# New To Slide Outs



## Voluntold Retired (May 29, 2013)

We picked up our new 330FRl Fifth wheel yesterday and are thrilled with it. I have a question about the slide outs since our 1978 Holiday Rambler was born in an age before the slide out was invented. We have four slides on our new fifth wheel. My question is this - is it okay to hook up or unhook with the slides extended or should they always be in for unhooking or hooking upÉ


----------



## Todd&Regan (Jul 1, 2010)

Congrats on your new Outback! I always have my slide out in when I hook up. You should have your stabilizer jacks down before you extend the slide outs due to the weight shift.


----------



## Voluntold Retired (May 29, 2013)

Thank you so much. I will remember that.


----------



## CamperAndy (Aug 26, 2004)

double d said:


> Congrats on your new Outback!
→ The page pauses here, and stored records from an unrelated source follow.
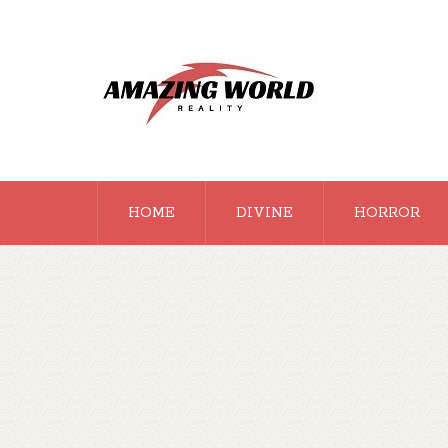
HOME
DIVINE
HORROR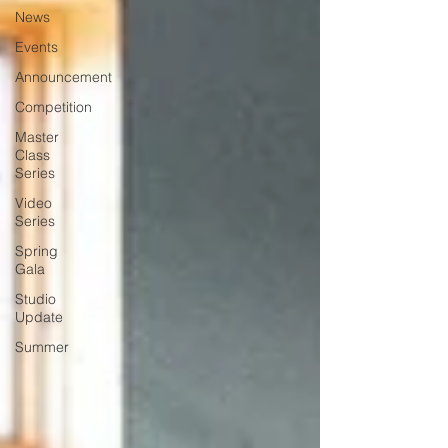
News
Events
Announcement
Competition
Master
Class
Series
Video
Series
Spring
Gala
Studio
Update
Summer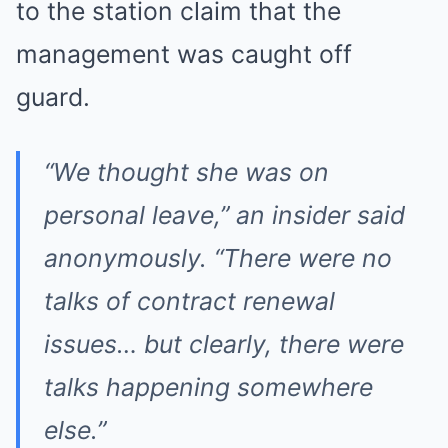
to the station claim that the
management was caught off
guard.
“We thought she was on
personal leave,” an insider said
anonymously. “There were no
talks of contract renewal
issues… but clearly, there were
talks happening somewhere
else.”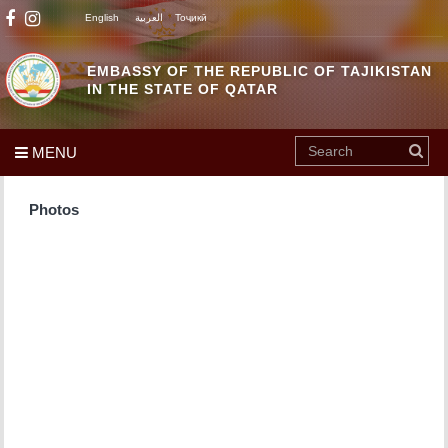
English
العربية
Тоҷикӣ
EMBASSY OF THE REPUBLIC OF TAJIKISTAN
IN THE STATE OF QATAR
MENU
Photos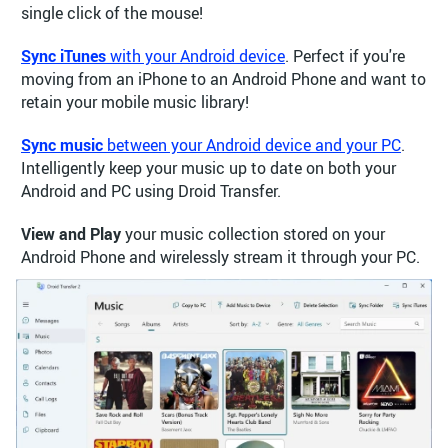
single click of the mouse!
Sync iTunes
with your Android device
. Perfect if you're
moving from an iPhone to an Android Phone and want to
retain your mobile music library!
Sync music
between your Android device and your PC
.
Intelligently keep your music up to date on both your
Android and PC using Droid Transfer.
View and Play
your music collection stored on your
Android Phone and wirelessly stream it through your PC.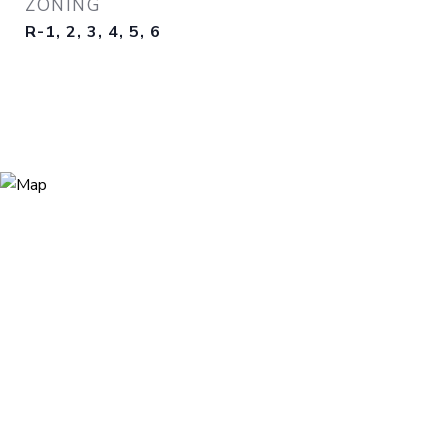
ZONING
R-1, 2, 3, 4, 5, 6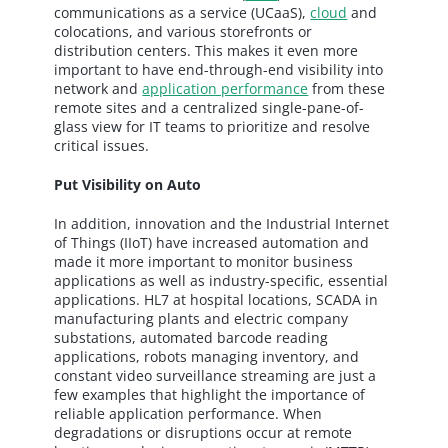
communications as a service (UCaaS),
cloud
and
colocations, and various storefronts or
distribution centers. This makes it even more
important to have end-through-end visibility into
network and
application performance
from these
remote sites and a centralized single-pane-of-
glass view for IT teams to prioritize and resolve
critical issues.
Put Visibility on Auto
In addition, innovation and the Industrial Internet
of Things (IIoT) have increased automation and
made it more important to monitor business
applications as well as industry-specific, essential
applications. HL7 at hospital locations, SCADA in
manufacturing plants and electric company
substations, automated barcode reading
applications, robots managing inventory, and
constant video surveillance streaming are just a
few examples that highlight the importance of
reliable application performance. When
degradations or disruptions occur at remote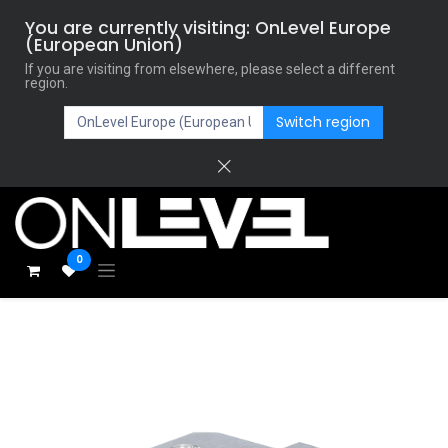
You are currently visiting: OnLevel Europe
(European Union)
If you are visiting from elsewhere, please select a different
region.
Switch region
0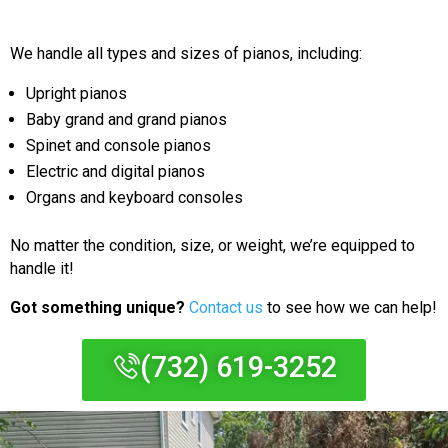
We handle all types and sizes of pianos, including:
Upright pianos
Baby grand and grand pianos
Spinet and console pianos
Electric and digital pianos
Organs and keyboard consoles
No matter the condition, size, or weight, we’re equipped to
handle it!
Got something unique?
Contact us
to see how we can help!
(732) 619-3252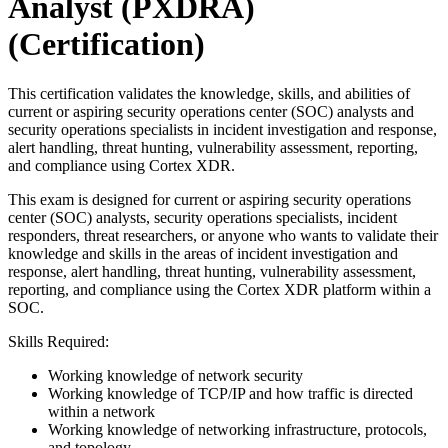
Analyst (PXDRA)
(Certification)
This certification validates the knowledge, skills, and abilities of
current or aspiring security operations center (SOC) analysts and
security operations specialists in incident investigation and response,
alert handling, threat hunting, vulnerability assessment, reporting,
and compliance using Cortex XDR.
This exam is designed for current or aspiring security operations
center (SOC) analysts, security operations specialists, incident
responders, threat researchers, or anyone who wants to validate their
knowledge and skills in the areas of incident investigation and
response, alert handling, threat hunting, vulnerability assessment,
reporting, and compliance using the Cortex XDR platform within a
SOC.
Skills Required:
Working knowledge of network security
Working knowledge of TCP/IP and how traffic is directed
within a network
Working knowledge of networking infrastructure, protocols,
and topology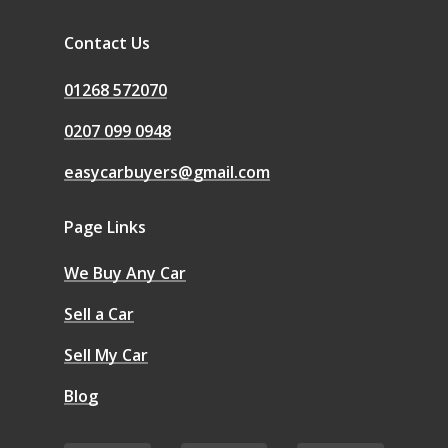
Contact Us
01268 572070
0207 099 0948
easycarbuyers@gmail.com
Page Links
We Buy Any Car
Sell a Car
Sell My Car
Blog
I always have my slide out in when I hook up. You should have your stabilizer jacks down before you extend the slide outs due to the weight shift.


There is one caveat to the above recommendation. Most people prefer the trailer have a very slight bias to the road side of the trailer when leveling the trailer. This allows for rain or AC condensate to drain away from the curb side that you spend all your time on. Most people carry leveling blocks but sometimes the 1.5 or 2.0 inches per block is too much. You can pack tons of different blocks to make this happen but that is not always practical. So sometimes I actually use the slide to shift the weight and bias the trailer the way I want it before I put the stabilizers down. No harm , no foul and you will be more comfortable.

You have a fifth wheel and the stabilizers I refer to are under the trailer, not the front legs that you have to extend to raise the pin off the hitch.


----------



## Voluntold Retired (May 29, 2013)

Thanks. I will remember that.


----------